#### Page extract ####

I made this mistake early on at UserTesting. I was putting too much focus on the top-down, bottom-up model of transformation, executives and individual employees, and not enough on the managers in the middle who actually carry adoption across teams. And when we first built a champions program, we treated their contribution too much like it was volunteer work.

Then a couple months ago I had a conversation with Jonathan Goldberg about this topic. Jonathan is the VP of HHX, the innovation division at Howard Hughes. Their champions program had also taken numerous forms over the last two years. They started by promoting power users and giving them recognition. But it wasn't enough. 

So they built the Aviators Program. Now Howard Hughes pays their champions, ties it to career growth, and puts people on a pedestal for what they achieve. As Jonathan told us at Become a Head of AI in a Day last week: "People are survivor-thrive beings. You want to go to work, get paid, and take care of your family. The company has to recognize what they're asking people to do."

####

# Assigned task A
Please copy the passage on champions programs from "I made this" up to and including "it wasn't enough.".
# Assigned task B
In the passage on champions programs, what is the name of the program that Howard Hughes built?
# Assigned task C
Go on with the passage on champions programs, starting after its final sentence.

#### Information supplied ####

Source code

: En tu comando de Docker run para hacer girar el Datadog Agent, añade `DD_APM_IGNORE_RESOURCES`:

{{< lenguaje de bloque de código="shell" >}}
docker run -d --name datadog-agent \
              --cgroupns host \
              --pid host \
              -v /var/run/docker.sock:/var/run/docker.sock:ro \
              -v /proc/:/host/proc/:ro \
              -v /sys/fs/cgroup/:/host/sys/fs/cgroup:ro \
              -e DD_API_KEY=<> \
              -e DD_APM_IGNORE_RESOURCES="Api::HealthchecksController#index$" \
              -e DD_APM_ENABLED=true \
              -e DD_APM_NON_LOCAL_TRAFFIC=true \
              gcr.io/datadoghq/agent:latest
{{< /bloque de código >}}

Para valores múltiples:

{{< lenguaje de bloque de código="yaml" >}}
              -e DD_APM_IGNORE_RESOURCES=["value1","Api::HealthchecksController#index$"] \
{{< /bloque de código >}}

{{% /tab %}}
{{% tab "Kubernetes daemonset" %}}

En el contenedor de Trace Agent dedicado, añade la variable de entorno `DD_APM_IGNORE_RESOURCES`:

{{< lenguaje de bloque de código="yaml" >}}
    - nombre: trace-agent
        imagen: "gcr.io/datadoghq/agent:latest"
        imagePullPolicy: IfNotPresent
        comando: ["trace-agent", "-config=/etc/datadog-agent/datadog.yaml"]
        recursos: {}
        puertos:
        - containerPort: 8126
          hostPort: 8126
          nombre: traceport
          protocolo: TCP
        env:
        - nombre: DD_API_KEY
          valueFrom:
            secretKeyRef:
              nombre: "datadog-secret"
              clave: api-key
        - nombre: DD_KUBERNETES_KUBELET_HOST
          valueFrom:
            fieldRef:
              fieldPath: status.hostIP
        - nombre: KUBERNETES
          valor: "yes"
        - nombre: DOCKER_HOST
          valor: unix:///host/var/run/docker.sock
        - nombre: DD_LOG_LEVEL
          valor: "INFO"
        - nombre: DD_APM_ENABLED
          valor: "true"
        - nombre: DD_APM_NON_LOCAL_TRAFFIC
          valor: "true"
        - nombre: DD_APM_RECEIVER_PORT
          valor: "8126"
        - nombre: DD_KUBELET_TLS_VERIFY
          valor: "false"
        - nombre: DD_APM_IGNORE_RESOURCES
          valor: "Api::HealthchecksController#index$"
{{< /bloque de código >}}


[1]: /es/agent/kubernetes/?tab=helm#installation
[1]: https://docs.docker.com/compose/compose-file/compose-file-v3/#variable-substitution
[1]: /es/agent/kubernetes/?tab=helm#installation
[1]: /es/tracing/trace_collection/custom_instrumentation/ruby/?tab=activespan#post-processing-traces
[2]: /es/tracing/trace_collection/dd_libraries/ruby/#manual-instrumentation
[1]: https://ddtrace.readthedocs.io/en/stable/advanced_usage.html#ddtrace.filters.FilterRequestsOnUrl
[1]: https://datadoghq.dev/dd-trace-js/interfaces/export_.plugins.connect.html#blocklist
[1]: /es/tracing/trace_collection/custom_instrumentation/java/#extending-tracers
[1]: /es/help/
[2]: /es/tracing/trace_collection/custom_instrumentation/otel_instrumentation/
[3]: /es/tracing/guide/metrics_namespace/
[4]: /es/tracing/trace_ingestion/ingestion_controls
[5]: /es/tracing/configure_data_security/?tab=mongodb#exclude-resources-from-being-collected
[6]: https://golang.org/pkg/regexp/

####

# Written reply A
I made this mistake early on at UserTesting. I was putting too much focus on the top-down, bottom-up model of transformation, executives and individual employees, and not enough on the managers in the middle who actually carry adoption across teams. And when we first built a champions program, we treated their contribution too much like it was volunteer work.

Then a couple months ago I had a conversation with Jonathan Goldberg about this topic. Jonathan is the VP of HHX, the innovation division at Howard Hughes. Their champions program had also taken numerous forms over the last two years. They started by promoting power users and giving them recognition. But it wasn't enough.

# Written reply B
The Aviators Program.

# Written reply C
Howard Hughes is three years into their AI journey now. They've rolled Glean out to the entire company, they have teams building agents that handle things like contract template selection and morning briefings, and over 200 people are actively sharing wins in a company-wide channel. 

And they're at the point where AI is no longer optional. As Jonathan said, "This is a tool just like the computer, just like the internet, that organizationally we have decided is going to be critical to our ability to grow and expand." You don't get to mandate something across an organization unless the foundation is there, and their champions are a big part of what achieved it.

After that conversation with Jonathan, we reframed our AI Champion model at UserTesting to put a greater focus on meaningful incentives. Caring about AI doesn't mean people are going to sustain the effort without real recognition. McKinsey research backs this up: companies that tie financial incentives to transformation outcomes see nearly 5x greater total shareholder returns.

Pay them, promote them, put their work in front of leadership. Give your champions a real incentive to keep showing up, and you will move AI from something people try to something teams rely on.